**Exercise objective**: Copy the material below word for word, leaving out the pictures.

**Data supplied**:
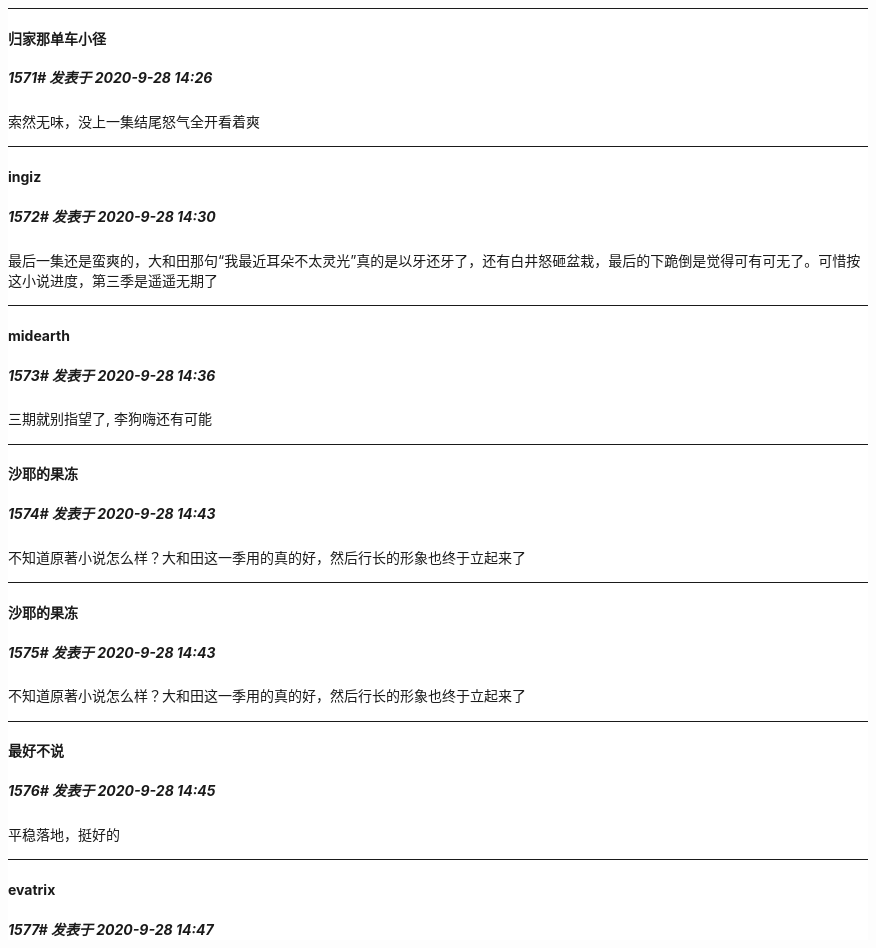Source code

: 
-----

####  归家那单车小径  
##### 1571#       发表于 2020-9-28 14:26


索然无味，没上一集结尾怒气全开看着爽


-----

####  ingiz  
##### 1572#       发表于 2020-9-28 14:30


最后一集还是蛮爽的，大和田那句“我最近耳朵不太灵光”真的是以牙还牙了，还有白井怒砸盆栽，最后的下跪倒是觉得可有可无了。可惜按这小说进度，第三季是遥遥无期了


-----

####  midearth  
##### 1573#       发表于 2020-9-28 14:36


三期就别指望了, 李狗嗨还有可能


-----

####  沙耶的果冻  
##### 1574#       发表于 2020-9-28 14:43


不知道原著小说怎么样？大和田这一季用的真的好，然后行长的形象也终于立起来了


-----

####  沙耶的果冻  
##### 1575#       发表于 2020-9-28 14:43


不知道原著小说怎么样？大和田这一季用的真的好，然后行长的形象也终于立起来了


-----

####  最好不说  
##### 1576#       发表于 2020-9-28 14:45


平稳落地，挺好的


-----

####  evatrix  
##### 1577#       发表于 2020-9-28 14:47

**Task output**:
Source code

: 
-----

####  归家那单车小径  
##### 1571#       发表于 2020-9-28 14:26


索然无味，没上一集结尾怒气全开看着爽


-----

####  ingiz  
##### 1572#       发表于 2020-9-28 14:30


最后一集还是蛮爽的，大和田那句“我最近耳朵不太灵光”真的是以牙还牙了，还有白井怒砸盆栽，最后的下跪倒是觉得可有可无了。可惜按这小说进度，第三季是遥遥无期了


-----

####  midearth  
##### 1573#       发表于 2020-9-28 14:36


三期就别指望了, 李狗嗨还有可能


-----

####  沙耶的果冻  
##### 1574#       发表于 2020-9-28 14:43


不知道原著小说怎么样？大和田这一季用的真的好，然后行长的形象也终于立起来了


-----

####  沙耶的果冻  
##### 1575#       发表于 2020-9-28 14:43


不知道原著小说怎么样？大和田这一季用的真的好，然后行长的形象也终于立起来了


-----

####  最好不说  
##### 1576#       发表于 2020-9-28 14:45


平稳落地，挺好的


-----

####  evatrix  
##### 1577#       发表于 2020-9-28 14:47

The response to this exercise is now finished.